According to the National Centers for Environmental Information, as of July 2022, nine climate disaster events exceeded $1 billion in losses. Hurricane Ian, which has a reported death of more than 100 people and caused as much as $47 billion in insured losses, could make it the most expensive storm in Florida’s history.
Since June 2022, floods in Pakistan have killed 1678 people and washed away villages and infrastructure leaving behind 3.4 million children at increased risk of waterborne diseases, drowning and malnutrition. Hurricane Fiona left 900,00 people without power in Puerto Rico.
With natural disasters globally becoming more and more prevalent and dangerous, the application of technology like artificial intelligence (AI) has the potential to prevent or mitigate the destruction.
According to Neil Sahota, IBM Master Inventor, lead artificial intelligence advisor at the United Nations, and co-founder of the AI for Good Global Summit, people see natural disasters as extreme, sudden events. But in reality, Sahota says that thousands of subtle, slow-moving clues indicate the likelihood and severity of a natural disaster.

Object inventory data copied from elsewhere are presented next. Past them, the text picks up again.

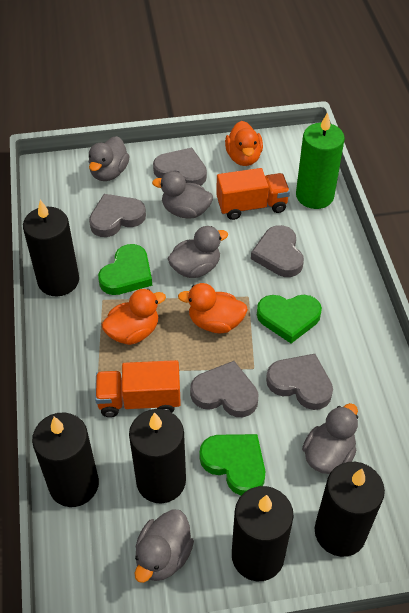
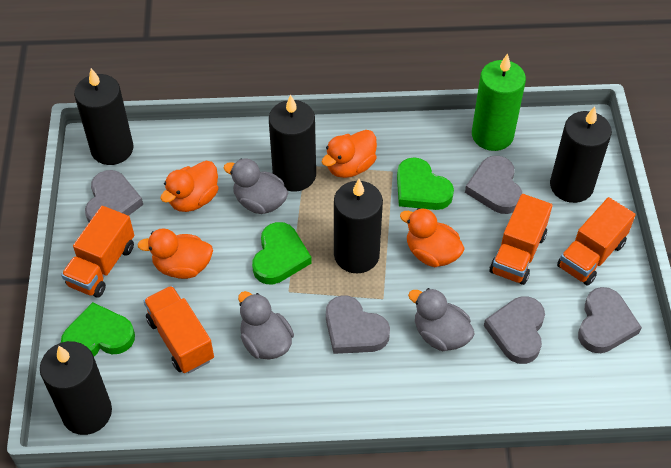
grey duck: 5 -> 3
orange duck: 3 -> 4
orange truck: 2 -> 4

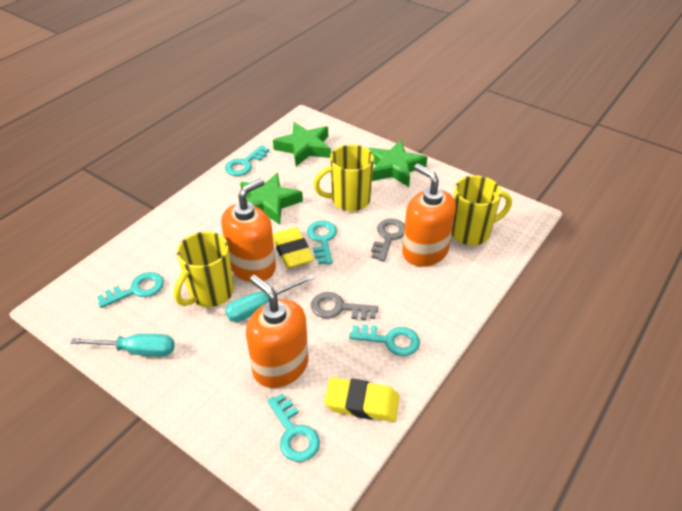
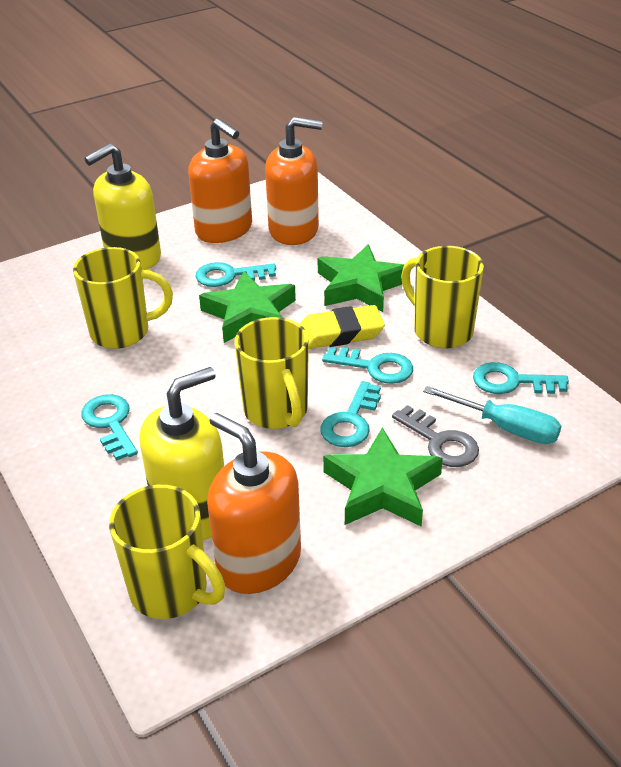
grey key: 2 -> 1
turquoise screwdriver: 2 -> 1
yellow eraser: 2 -> 1
yellow mug: 3 -> 4
yellow soap dispenser: 0 -> 2

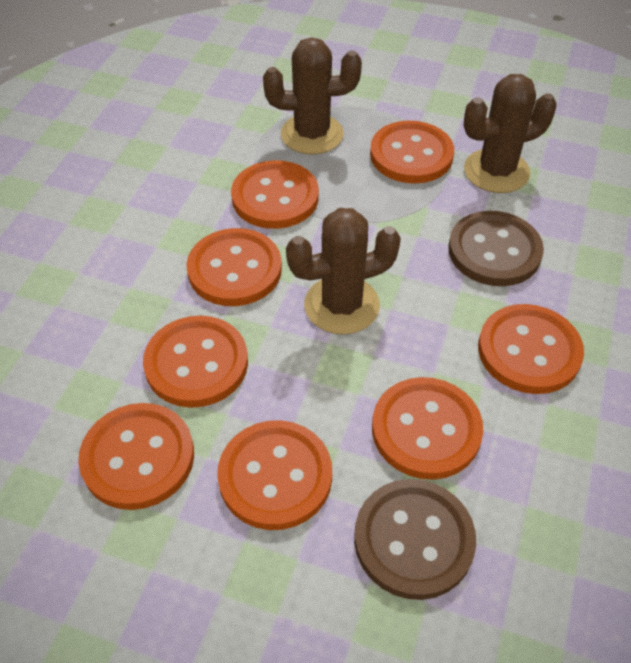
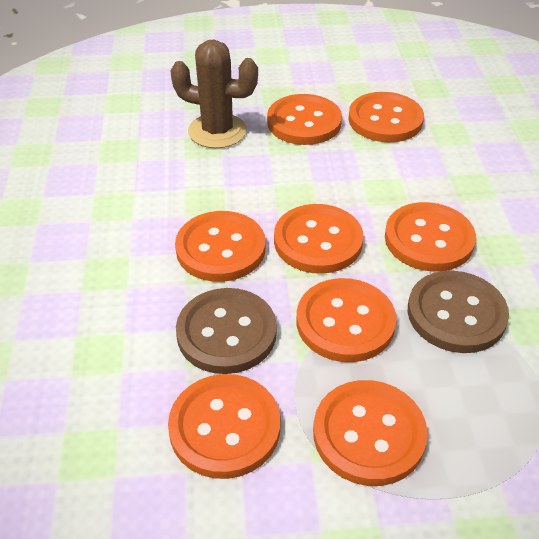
brown cactus: 3 -> 1

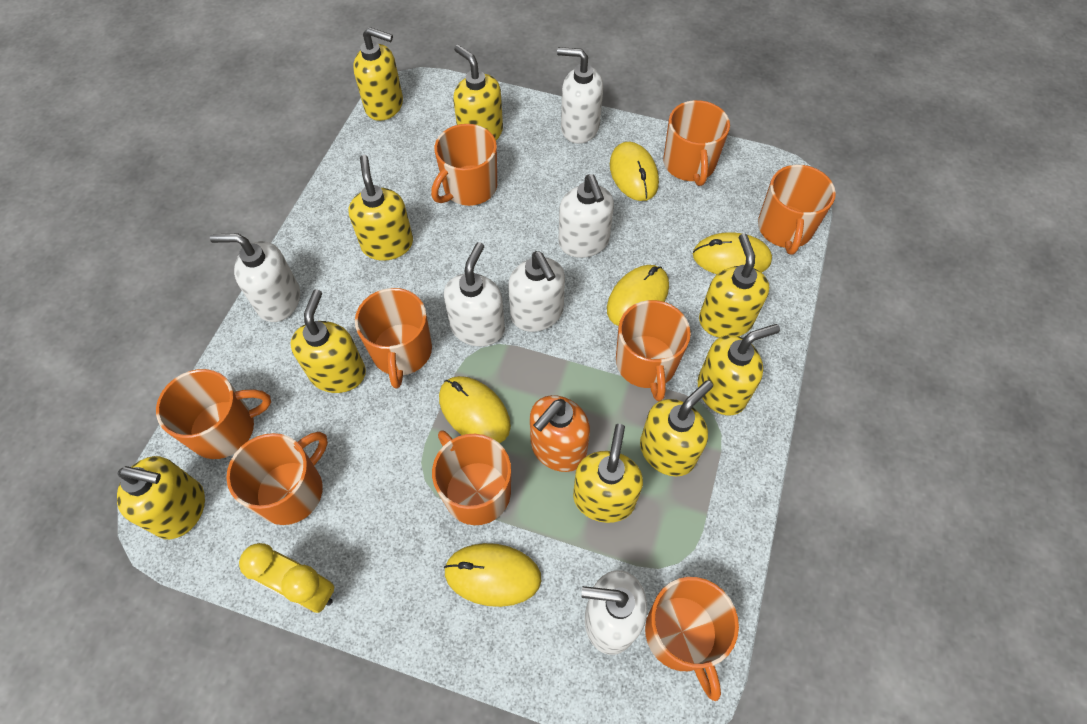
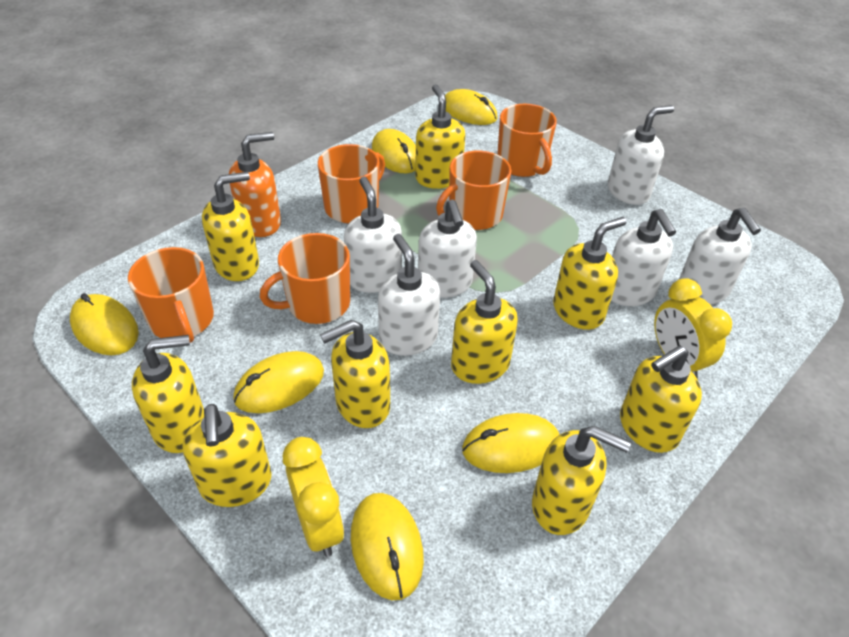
orange mug: 9 -> 5
yellow clock: 1 -> 2
yellow mouse: 5 -> 6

“As humans, we’re wired for those fast-moving, immediate threats [..]; unfortunately, we’re not good with the slow-moving, long-term threats,” said Sahota. “Thankfully, AI is, and that’s why it has become a powerful tool in predicting natural disasters and enabling us to take steps to mitigate and even prevent it.”
Sahota uses wildfires as an example of how AI is good at processing vast amounts of data in real time and finding those subtle connections among the variables. “We tend to look at climate conditions, amount of brush and other potential fuels, and the area’s topography to assess the fire risk,” said Sahota. “But as more AI wildfires tools have been developed, we have learned about many other factors involved, including ignition.”
Sahota says data from research with mining companies shows that lightning strikes can be a major source of wildfires, but how can we assess something so random?
“People may struggle with this, but AI has had a much easier time predicting where lightning storms may occur, the likelihood of where it will hit the ground, and what are the “hotspots” that would catch on fire,” said Sahota. “As a result, we now examine far more ignition sources like static electricity, hot surfaces and even friction to assess the threat of a wildfire.”
Sahota maintains that AI can prevent the next natural disaster by determining the ripple effect or the indirect impacts of a potential natural disaster.
“Let’s look at coastal flooding,” said Sahota. “We often use sea levels and the key metric, but recently saw an outbreak of Lyme disease in the southeastern of the US in places where Lyme disease was virtually nonexistent.”
Sahota said that as they studied the issue, they discovered that the ticks that typically have the illness migrated from the coasts to further inland. “A subtle change in the coastal environment occurred, but it was not so subtle to the ticks,” added Sahota.
“Tapping into this and leveraging AI, scientists are building a better picture of how one event can ripple through the whole ecosystem,” said Sahota. “Now, we have AI studying marine life, currents, and even ocean temperatures to find those subtle clues about a potential flood.”
From anticipation to optimizing relief resources to understanding hazards, AI can help detect and prepare for extreme weather and other hazards. A team at Lancaster University created a disaster mapping and damage detection system that allows rescue teams to prioritize designated areas in their relief efforts. The platform is powered by crowdsourced labeled data – road blockage, flooded areas, damaged buildings – marked by volunteers on the ground.
“Hurricane Ian [..] is an example of where hybrid intelligence, the combination of human and AI strengths, may have helped mitigate some of the impacts,” said Sahota.
“AI’s real-time capability to factor in thousands of climate data would’ve helped enable us to better predict the shift from a tropical storm to a hurricane to tropical storm back to a hurricane,” said Sahota. “This would have given us a better chance to prepare in the Carolinas and perhaps even for Florida.”
Sahota says that AI also would have helped on several fronts. “Using AI, we could hone the trajectory of the hurricane earlier [..] which would have helped quickly deploy medical resources and food and water before the hurricane hit,” said Sahota. “And then also leverage AI’s ability as a communication coach to engage [..] people with the right [..] motivations to evacuate in time, which hopefully would’ve reduced the number of deaths.”
“With a strong level of confidence, knowing the high-risk areas of devastation, we could better prepare on where to deploy resources for a faster recovery time on basic services like water, electrical power, and food supplies,” said Sahota.